Requirement ▸ Update the lines beginning at the one that contains "Phase 1 (SBIR+STTR): median" and stopping after the one that contains "Phase 2 (SBIR+STTR): median", replacing "whiskers" with "whisker range" and leaving everything else unchanged.

Supplied material ▸
━━━━━━

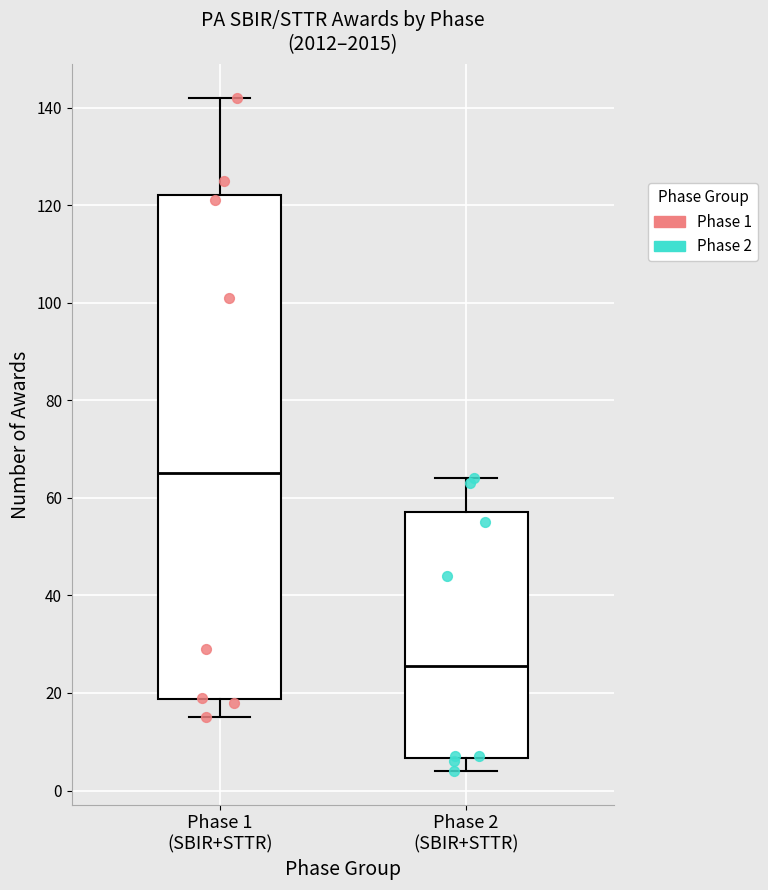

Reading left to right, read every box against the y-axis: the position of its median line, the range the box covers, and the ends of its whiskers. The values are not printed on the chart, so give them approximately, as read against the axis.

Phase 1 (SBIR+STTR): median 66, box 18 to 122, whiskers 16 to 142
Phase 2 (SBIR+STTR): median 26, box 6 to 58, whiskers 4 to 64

━━━━━━

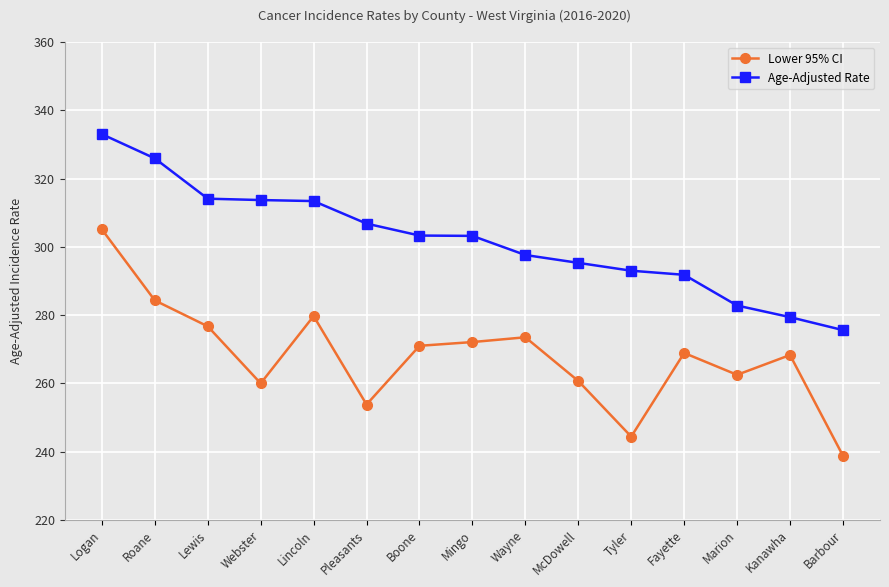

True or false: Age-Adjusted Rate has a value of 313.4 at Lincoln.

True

━━━━━━

Solution to this problem ▸
Phase 1 (SBIR+STTR): median 66, box 18 to 122, whisker range 16 to 142
Phase 2 (SBIR+STTR): median 26, box 6 to 58, whisker range 4 to 64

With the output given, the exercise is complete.